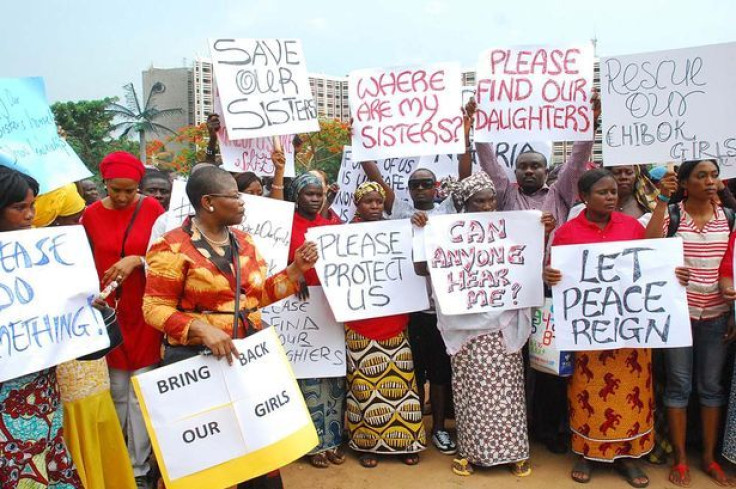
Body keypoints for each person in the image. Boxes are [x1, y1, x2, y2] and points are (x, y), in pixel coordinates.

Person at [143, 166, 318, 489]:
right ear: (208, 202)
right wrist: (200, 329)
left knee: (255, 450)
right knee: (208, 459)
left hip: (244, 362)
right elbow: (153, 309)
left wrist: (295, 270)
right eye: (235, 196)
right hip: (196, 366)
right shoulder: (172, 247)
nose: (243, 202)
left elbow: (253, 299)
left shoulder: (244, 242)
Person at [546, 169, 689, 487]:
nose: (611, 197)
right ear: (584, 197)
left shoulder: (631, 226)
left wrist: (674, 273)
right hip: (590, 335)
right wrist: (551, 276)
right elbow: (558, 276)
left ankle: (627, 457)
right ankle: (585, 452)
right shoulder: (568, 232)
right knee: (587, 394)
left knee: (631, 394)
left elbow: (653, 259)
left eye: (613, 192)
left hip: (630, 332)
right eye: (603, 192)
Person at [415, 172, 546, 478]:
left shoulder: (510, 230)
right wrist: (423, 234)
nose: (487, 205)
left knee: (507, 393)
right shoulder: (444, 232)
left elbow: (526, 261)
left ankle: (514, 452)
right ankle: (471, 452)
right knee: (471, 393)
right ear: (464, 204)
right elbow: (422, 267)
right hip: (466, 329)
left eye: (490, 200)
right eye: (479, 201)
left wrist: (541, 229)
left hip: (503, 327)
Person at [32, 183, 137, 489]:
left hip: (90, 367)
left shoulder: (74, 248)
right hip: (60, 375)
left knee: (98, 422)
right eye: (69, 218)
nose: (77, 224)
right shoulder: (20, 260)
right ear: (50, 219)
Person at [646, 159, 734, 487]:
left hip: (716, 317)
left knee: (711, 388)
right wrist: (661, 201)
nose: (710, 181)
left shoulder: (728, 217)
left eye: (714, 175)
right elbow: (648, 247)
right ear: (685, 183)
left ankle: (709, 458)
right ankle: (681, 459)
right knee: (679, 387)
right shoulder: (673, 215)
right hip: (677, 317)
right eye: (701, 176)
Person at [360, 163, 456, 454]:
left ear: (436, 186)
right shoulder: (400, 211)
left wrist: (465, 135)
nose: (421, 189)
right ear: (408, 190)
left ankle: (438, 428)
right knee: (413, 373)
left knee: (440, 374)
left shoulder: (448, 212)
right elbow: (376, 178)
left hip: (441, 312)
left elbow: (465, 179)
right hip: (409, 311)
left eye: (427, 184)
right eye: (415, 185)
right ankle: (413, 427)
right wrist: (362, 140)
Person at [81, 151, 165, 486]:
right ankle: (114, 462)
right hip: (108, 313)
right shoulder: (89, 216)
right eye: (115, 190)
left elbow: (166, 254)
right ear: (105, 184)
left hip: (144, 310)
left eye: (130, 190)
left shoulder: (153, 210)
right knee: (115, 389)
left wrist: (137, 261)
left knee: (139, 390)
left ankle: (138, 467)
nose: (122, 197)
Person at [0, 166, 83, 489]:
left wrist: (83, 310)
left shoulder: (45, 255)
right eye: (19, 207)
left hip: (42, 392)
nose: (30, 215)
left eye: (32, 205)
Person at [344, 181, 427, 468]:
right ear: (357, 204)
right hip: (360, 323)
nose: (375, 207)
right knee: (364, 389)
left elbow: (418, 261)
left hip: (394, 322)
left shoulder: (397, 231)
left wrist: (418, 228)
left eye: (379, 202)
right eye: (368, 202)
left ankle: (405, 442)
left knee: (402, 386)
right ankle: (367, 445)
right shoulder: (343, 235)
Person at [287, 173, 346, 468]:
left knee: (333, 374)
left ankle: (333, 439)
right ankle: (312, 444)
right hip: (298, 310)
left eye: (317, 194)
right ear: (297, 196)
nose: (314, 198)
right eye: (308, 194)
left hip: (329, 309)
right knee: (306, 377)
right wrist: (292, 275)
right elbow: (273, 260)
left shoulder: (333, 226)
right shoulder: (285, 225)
* * *
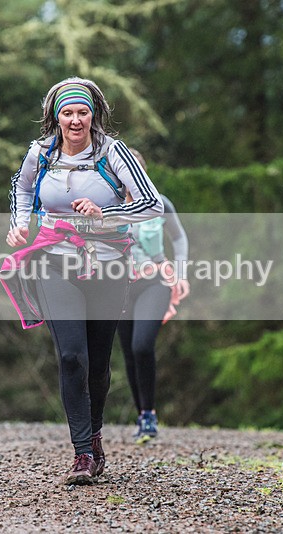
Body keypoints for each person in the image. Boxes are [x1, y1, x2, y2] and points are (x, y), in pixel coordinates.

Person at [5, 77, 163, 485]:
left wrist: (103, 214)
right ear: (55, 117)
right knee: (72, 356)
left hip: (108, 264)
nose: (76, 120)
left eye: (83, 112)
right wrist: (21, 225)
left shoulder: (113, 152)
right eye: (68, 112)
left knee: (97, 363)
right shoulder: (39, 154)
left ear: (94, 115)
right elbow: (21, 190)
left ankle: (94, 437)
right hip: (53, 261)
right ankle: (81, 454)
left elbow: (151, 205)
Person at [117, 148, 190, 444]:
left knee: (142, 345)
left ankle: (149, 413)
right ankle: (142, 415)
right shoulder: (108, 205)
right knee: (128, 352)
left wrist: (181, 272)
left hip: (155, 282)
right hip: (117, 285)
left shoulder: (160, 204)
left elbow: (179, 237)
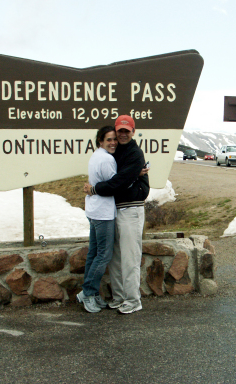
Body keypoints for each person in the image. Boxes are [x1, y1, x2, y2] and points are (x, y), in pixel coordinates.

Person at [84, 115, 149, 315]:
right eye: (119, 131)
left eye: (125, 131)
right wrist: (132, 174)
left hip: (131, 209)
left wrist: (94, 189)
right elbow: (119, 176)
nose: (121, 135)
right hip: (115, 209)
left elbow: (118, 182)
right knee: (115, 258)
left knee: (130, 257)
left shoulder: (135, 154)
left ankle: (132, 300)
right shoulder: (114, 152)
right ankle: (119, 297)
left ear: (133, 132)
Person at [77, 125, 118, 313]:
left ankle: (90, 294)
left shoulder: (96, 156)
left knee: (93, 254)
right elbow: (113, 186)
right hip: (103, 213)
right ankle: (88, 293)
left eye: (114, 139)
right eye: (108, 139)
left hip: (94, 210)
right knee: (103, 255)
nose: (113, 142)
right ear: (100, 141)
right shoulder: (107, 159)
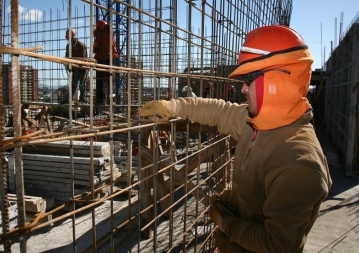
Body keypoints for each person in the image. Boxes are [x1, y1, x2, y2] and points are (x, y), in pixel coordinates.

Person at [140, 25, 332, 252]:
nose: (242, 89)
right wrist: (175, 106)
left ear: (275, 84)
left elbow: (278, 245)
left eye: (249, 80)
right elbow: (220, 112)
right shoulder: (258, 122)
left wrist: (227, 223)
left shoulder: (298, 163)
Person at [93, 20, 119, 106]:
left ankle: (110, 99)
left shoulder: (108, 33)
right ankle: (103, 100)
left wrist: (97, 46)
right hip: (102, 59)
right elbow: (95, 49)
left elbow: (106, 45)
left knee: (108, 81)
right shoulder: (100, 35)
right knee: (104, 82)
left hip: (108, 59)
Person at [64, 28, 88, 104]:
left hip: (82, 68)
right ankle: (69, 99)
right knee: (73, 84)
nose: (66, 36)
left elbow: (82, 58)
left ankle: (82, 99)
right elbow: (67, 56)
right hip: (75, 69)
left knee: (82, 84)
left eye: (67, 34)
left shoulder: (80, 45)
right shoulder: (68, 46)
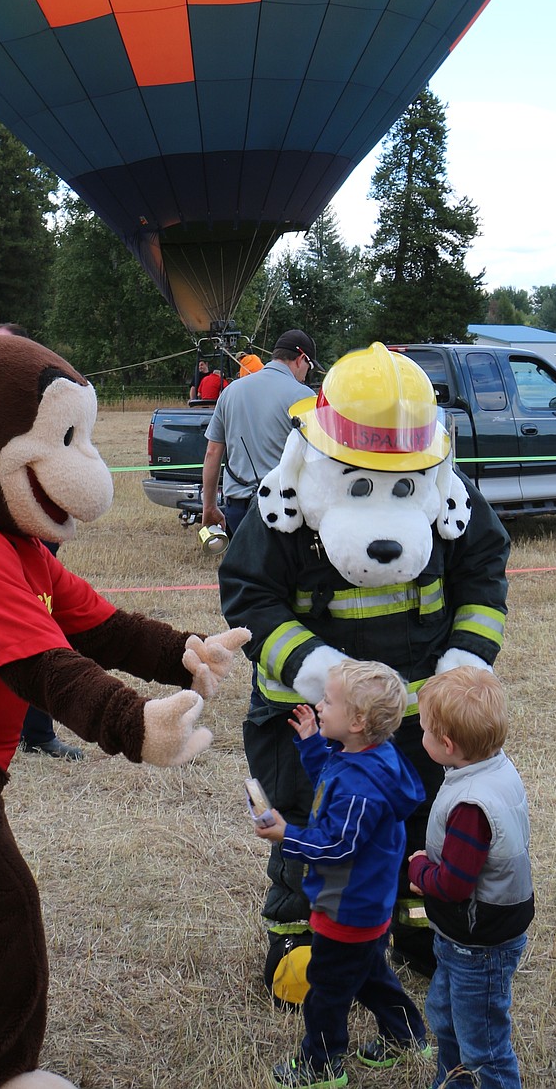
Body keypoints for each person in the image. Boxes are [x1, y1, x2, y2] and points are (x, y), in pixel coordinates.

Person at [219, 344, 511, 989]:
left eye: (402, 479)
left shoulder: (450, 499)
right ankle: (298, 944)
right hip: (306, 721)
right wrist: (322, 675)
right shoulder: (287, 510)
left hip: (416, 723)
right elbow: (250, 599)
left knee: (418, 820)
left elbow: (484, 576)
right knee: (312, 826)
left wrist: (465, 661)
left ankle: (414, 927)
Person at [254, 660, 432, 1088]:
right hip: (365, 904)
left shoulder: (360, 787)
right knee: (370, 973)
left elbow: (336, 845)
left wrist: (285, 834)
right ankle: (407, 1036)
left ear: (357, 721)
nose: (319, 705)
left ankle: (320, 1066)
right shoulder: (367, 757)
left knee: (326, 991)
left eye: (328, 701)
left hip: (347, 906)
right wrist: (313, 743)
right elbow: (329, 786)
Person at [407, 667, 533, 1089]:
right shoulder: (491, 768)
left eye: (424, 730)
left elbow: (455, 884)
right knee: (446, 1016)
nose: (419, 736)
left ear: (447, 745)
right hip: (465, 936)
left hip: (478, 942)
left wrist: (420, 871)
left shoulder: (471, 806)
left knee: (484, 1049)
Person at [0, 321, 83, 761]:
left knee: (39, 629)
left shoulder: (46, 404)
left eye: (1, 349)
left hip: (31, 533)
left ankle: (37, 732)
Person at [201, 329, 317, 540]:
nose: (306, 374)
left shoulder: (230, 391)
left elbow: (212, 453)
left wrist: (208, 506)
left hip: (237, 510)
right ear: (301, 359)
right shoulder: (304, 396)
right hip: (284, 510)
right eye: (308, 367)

WHAT IS BEING ASKED
For the lines above, output exactly those from the line containing "right ankle: (471, 452)" through the line containing "left knee: (98, 422)", and skip the others.

SOLUTION FOR THIS EXERCISE
right ankle: (471, 452)
right knee: (471, 393)
right ear: (464, 204)
right elbow: (422, 267)
right hip: (466, 329)
left eye: (490, 200)
right eye: (479, 201)
left wrist: (541, 229)
left hip: (503, 327)
Person at [32, 183, 137, 489]:
left hip: (90, 367)
left shoulder: (74, 248)
right hip: (60, 375)
left knee: (98, 422)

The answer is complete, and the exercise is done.